A company spokesperson said the decrease was not unexpected. It was driven largely by those who entered the program shortly after it was authorized exiting their plans at the 12-month mark. That would have been their final expiration point prior to recent extensions.
The improvement was widespread. All investor classes saw significant improvement in their numbers. The largest change was among those loans serviced for FHA and VA, down 94,000. This was followed by downturns of 69,000 and 65,000 in GSE (Fannie Mae and Freddie Mac) and portfolio/private label security (PLS) plan forbearances, respectively. At the end of the reporting period there were 753,000 GSE, 954,000 FHA/VA and 605,000 portfolio/PLS loans remaining in programs.
An estimated 280K homeowners exited forbearance this week, and there have been an estimated 158,000 starts or reentries over the last four weeks. The exiting homeowners represent more than half of all loans being reviewed for extension and removal.
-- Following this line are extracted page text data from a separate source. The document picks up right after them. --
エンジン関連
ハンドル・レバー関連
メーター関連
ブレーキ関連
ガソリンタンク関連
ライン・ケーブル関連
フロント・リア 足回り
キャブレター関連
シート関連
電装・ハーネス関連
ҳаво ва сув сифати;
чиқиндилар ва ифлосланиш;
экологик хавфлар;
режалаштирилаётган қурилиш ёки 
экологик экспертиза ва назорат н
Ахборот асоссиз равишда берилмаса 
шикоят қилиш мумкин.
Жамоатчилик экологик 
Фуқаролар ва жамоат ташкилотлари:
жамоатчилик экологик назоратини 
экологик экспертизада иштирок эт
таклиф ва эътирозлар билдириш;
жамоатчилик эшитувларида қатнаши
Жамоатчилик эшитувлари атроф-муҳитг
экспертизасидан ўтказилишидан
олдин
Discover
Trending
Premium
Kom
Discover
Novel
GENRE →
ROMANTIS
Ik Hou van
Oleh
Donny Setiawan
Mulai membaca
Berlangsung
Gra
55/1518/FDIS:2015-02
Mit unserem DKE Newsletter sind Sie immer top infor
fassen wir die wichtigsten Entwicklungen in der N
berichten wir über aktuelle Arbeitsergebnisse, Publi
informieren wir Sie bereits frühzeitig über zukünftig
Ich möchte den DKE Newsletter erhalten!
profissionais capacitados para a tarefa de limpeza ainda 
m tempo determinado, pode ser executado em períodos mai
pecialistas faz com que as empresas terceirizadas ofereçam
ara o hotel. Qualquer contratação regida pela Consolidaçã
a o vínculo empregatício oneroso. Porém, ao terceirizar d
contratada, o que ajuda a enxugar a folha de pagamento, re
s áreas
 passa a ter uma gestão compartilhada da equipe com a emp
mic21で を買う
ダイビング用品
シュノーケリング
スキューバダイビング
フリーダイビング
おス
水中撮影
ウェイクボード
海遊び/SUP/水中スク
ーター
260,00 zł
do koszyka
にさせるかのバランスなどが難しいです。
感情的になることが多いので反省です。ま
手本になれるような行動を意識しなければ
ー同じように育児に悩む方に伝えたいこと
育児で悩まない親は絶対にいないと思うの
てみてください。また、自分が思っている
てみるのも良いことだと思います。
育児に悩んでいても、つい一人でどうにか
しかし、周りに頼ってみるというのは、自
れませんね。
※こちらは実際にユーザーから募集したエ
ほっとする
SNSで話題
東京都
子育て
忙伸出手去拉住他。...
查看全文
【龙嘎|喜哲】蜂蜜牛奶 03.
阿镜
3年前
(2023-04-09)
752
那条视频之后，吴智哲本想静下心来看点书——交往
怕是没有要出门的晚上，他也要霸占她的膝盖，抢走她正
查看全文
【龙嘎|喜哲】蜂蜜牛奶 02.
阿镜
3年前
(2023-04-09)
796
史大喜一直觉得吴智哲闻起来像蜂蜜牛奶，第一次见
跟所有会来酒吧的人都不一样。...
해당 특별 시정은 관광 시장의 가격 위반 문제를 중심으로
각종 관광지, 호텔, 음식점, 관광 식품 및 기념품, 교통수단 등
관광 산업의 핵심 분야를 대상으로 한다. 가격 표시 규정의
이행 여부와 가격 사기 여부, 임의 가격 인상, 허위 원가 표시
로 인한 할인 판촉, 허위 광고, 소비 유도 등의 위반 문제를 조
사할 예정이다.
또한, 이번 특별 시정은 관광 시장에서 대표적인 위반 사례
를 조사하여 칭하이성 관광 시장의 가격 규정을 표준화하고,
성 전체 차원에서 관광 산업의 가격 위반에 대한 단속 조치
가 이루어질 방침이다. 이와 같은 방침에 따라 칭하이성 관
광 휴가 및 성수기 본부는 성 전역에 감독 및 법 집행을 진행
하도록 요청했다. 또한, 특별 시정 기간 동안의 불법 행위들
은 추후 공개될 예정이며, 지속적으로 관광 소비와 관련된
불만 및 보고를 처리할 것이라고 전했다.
For context, as recently as last week, roughly 8 out of every 10 plans reviewed for extension/removal activity resulted in the extension of forbearance. The number of starts and restarts were down 18 percent from the preceding four-week period.
In total, this puts the number of active plans down by 323,000 over the last month - a 12.3% reduction and the strongest rate of improvement since early November. This is also a 2.45 million loan decline (-51 percent) from the spring 2020 peak.
Black Knight notes there are another half-million plans with April month-end expirations, so the possibility remains for further improvement through this month and into May.